Now, the residual strong force (between neutrons and protons), has a really interesting characteristic when it is about distance.
It is very strong at about 1 fm, but it decreases very fast until it is not significant anymore at 2.5 fm.
At distances less then 0.7 fm, it becomes repulsive. It is why nuclei have their physical size, because neutrons and protons cannot come any closer then this distance.
This is very interestinf because the strong force (color force) itself (between quarks and gluons) is attractive only.
This is why we call the nuclear force a residual effect of the fundamental strong force or color force.

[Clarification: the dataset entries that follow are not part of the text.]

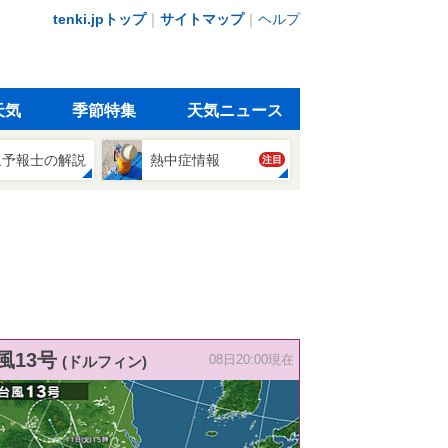
tenki.jpトップ
｜
サイトマップ
｜
ヘルプ
天気
季節特集
天気ニュース
象予報士の解説
熱中症情報
注目
風13号
(ドルフィン)
08日20:00現在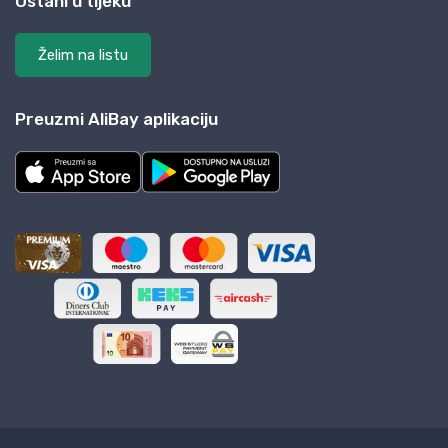
Ostani u tijeku
Želim na listu
Preuzmi AliBay aplikaciju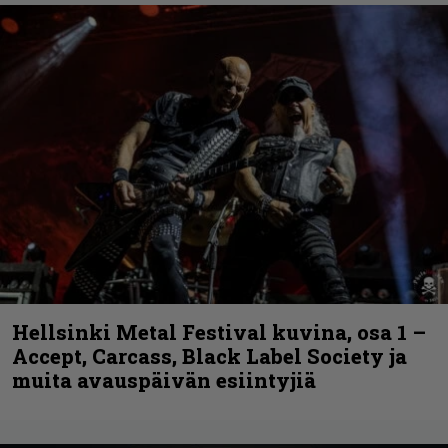
Hellsinki Metal Festival kuvina, osa 1 –
Accept, Carcass, Black Label Society ja
muita avauspäivän esiintyjiä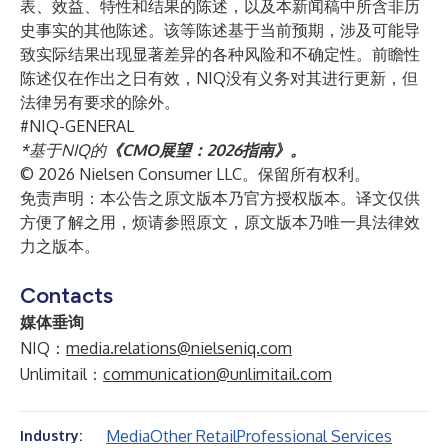
表、效益、特性和结果的陈述，以及本新闻稿中所含非历
史事实的其他陈述。该等陈述基于当前预期，涉及可能导
致实际结果出现显著差异的各种风险和不确定性。前瞻性
陈述仅在作出之日有效，NIQ没有义务对其进行更新，但
法律另有要求的除外。
#NIQ-GENERAL
*基于NIQ的
《CMO展望：2026指南》。
© 2026 Nielsen Consumer LLC。保留所有权利。
免责声明：本公告之原文版本乃官方授权版本。译文仅供
方便了解之用，烦请参照原文，原文版本乃唯一具法律效
力之版本。
Contacts
媒体垂询
NIQ：
media.relations@nielseniq.com
Unlimitail：
communication@unlimitail.com
Media
Other Retail
Professional Services
Industry: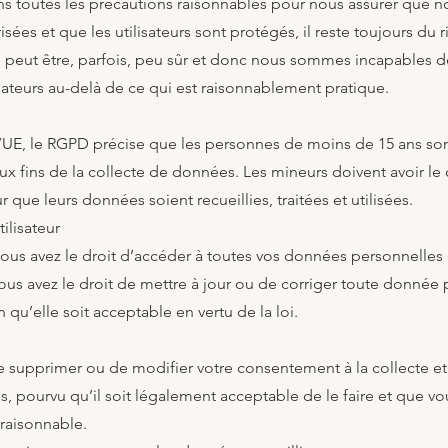
s toutes les précautions raisonnables pour nous assurer que 
risées et que les utilisateurs sont protégés, il reste toujours du
ité peut être, parfois, peu sûr et donc nous sommes incapables de
ateurs au-delà de ce qui est raisonnablement pratique.
 l’UE, le RGPD précise que les personnes de moins de 15 ans so
 fins de la collecte de données. Les mineurs doivent avoir l
 que leurs données soient recueillies, traitées et utilisées.
tilisateur
, vous avez le droit d’accéder à toutes vos données personnelle
vous avez le droit de mettre à jour ou de corriger toute donnée
 qu’elle soit acceptable en vertu de la loi.
 supprimer ou de modifier votre consentement à la collecte et à
, pourvu qu’il soit légalement acceptable de le faire et que v
 raisonnable.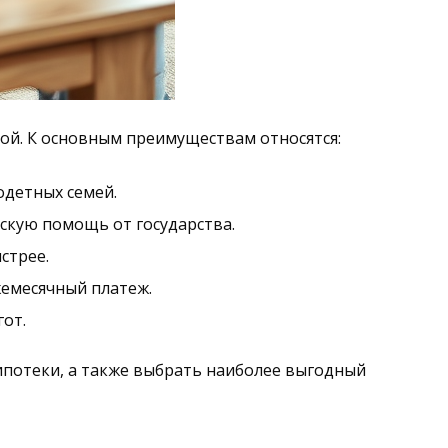
ой. К основным преимуществам относятся:
одетных семей.
скую помощь от государства.
стрее.
жемесячный платеж.
от.
потеки, а также выбрать наиболее выгодный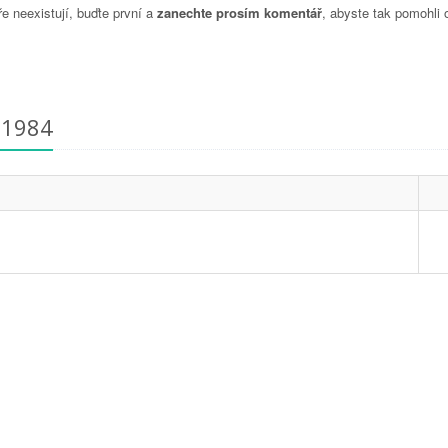
 neexistují, buďte první a
zanechte prosím komentář
, abyste tak pomohli 
71984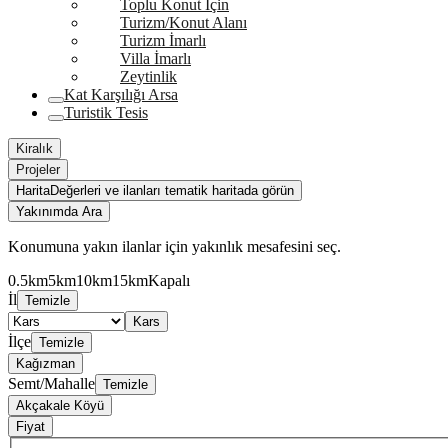
Toplu Konut İçin
Turizm/Konut Alanı
Turizm İmarlı
Villa İmarlı
Zeytinlik
Kat Karşılığı Arsa
Turistik Tesis
Kiralık
Projeler
Harita
Değerleri ve ilanları tematik haritada görün
Yakınımda Ara
Konumuna yakın ilanlar için yakınlık mesafesini seç.
0.5km
5km
10km
15km
Kapalı
İl
Temizle
Kars
İlçe
Temizle
Kağızman
Semt/Mahalle
Temizle
Akçakale Köyü
Fiyat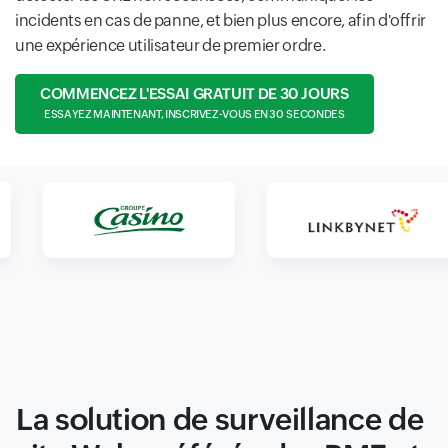
incidents en cas de panne, et bien plus encore, afin d'offrir
une expérience utilisateur de premier ordre.
COMMENCEZ L'ESSAI GRATUIT DE 30 JOURS
ESSAYEZ MAINTENANT, INSCRIVEZ-VOUS EN 30 SECONDES
La solution de surveillance de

Similarly, even though nucleons are made of quarks in combinations which cancel most gluon forces (they are "color neutral"), some combinations of quarks and gluons nevertheless leak away from nucleons, in the form of short-range nuclear force fields that extend from one nucleon to another nearby nucleon. These nuclear forces are very weak compared to direct gluon forces ("color forces" or strong forces) inside nucleons, and the nuclear forces extend only over a few nuclear diameters, falling exponentially with distance. Nevertheless, they are strong enough to bind neutrons and protons over short distances, and overcome the electrical repulsion between protons in the nucleus.
Now, you are asking about the mediators.
inside the neutron and proton, the color force (strong interaction) is mediated by gluons between quarks, antiquarks, and other gluons
the nuclear force (residual strong force) between neutrons and protons is mediated by virtual light mesons, pions, rho and omega. The difference between them is that the rho and omega are responsible for the spin dependence of the nuclear force. Let me explain that a little bit more. You asked if the nuclear force is mediated by pions. Yes, but not exclusively: Neutrons and protons were thought to be identical other than the EM charge, and This is not completely true, neutrons are heavier because of one of their characteristics, that we call isospin.
Now let's clear the mediator a little bit. You would think that these interactions are mediated by real actual particles that we call pion and rho and omega. Unfortunetaly, it is a little bit more complicated. The reasidual strong force is mediated by virtual mesons. What this means is that these are just a mathematical artifact, a mathematical description of the interaction, and not actual real particles. We do not actually know physically how these interactions are mediated, so we do not know whether real actual pions would be flying between the neutron and the proton. This is not the reality. We do not know what is actually flying between them or if anything is really. What we do, is that we use virtual particles to describe the interaction between them, and fit them to the experimental data. Since the data match our theories of these virtual particles, we take them as being an accurate description of the force.
Analogically to the EM force, where we say that virtual photons are mediating the EM force, these virtual photons are not real actual particles, but a mathematical description of the EM interaction.
This is the same inside the neutron and proton. The color force is mediated by virtual gluons between real quarks, antiquarks, and real gluons. Virtual gluons are a mathematical description of the color force interactions.